Regrettably, in a region with growing fleets of rooftop solar panels, batteries and electric vehicles, distributed power plants, or DPPs, were not afforded a chance to mitigate this summer’s record-shattering capacity auction. Though, to PJM’s credit, it’s not for lack of trying; after one failed attempt, earlier this year PJM’s plan for integrating DPPs into its wholesale energy markets was accepted by FERC just a few days prior to the capacity auction. Yet, despite the proverbial canary in the coal mine, PJM has since informally proposed delaying their approved plan’s effective date by two years — or at least four additional capacity auctions — from February 2026 to February 2028.
That would mark more than seven years since Order No. 2222 was handed down.
If anything, this saga amounts to an indictment of procedure, rather than objective. But with four years gone since the passage of Order No. 2222, it’s high-time that FERC — set with a full panel of commissioners for the first time in months — eliminate the odds that implementation is protracted any further. That means allocating additional institutional resources to FERC’s own capacity to evaluate proposed Order No. 2222 implementation plans. And it entails obliging the grid operators’ requests for clarity on what passes muster, limiting whatever leverage they may have to stall.
For FERC to otherwise exercise its existing capacity to hurry grid operators along wouldn’t hurt either.
FERC would also do well to revisit some of Order No. 2222’s precursor orders, including Order No. 719. This order, issued during the second Bush administration and strengthened by a subsequent Obama-era rule, gives retail energy consumers a means to “sell” their energy use reductions in the wholesale energy markets — so long as their respective state utility regulator permits such transactions.
Thankfully, only a handful of state utility regulators have prohibited such market liberalization. And some, including Michigan, Missouri and Wisconsin, have even changed their positions as the value and availability of demand flexibility has grown more apparent in recent years. Yet, unfortunately, the preservation of Order No. 719’s “opt-out” provision for state utility regulators has, in a word, been an obstruction to Order No. 2222’s success.
For FERC to issue a revised order to, say, eliminate such a provision is anything but unprecedented — or expeditious.

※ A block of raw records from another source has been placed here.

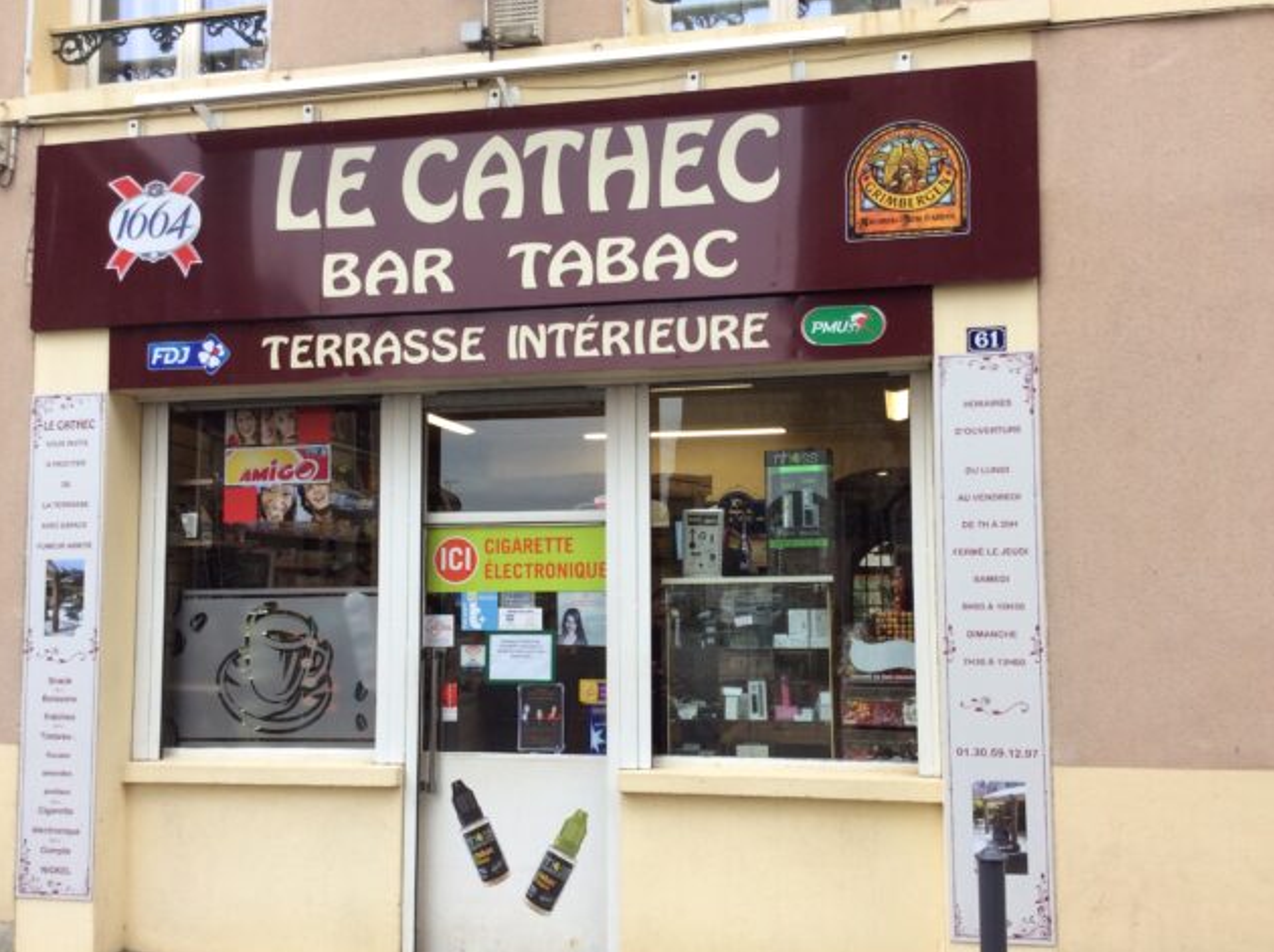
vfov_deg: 41.7
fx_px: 1250
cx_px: 624
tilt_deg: +4.6
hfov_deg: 54.0
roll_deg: +0.9
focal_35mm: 34
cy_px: 503
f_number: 2.4
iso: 32
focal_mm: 3.3
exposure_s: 1/100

Fortunately, policymakers in Washington and beyond may step-in where FERC’s hands are tied to help realize this vision of a more reliable, affordable and customer-centric grid. As states as vastly different as Texas and Maryland are showing, state regulators and legislatures are capable of working with regional grid operators to stand-up distributed power plants. Support can be more direct, too. A bill introduced earlier this year in Congress — the REDUCE Act — promises to put an end to the Order No. 719 opt-out provision.
In fairness, if grid reliability and electric affordability are the priority, then federal and state policymakers want not for options. Bipartisan efforts to clear the red tape that’s preventing the addition of new, large-scale power generators are certainly welcome, as is the growing bipartisan support for preserving the provisions of the U.S. Inflation Reduction Act that incentivize consumers to adopt devices that may be part of a distributed power plant.
But with time to act so short, tackling unfinished business is the clear priority.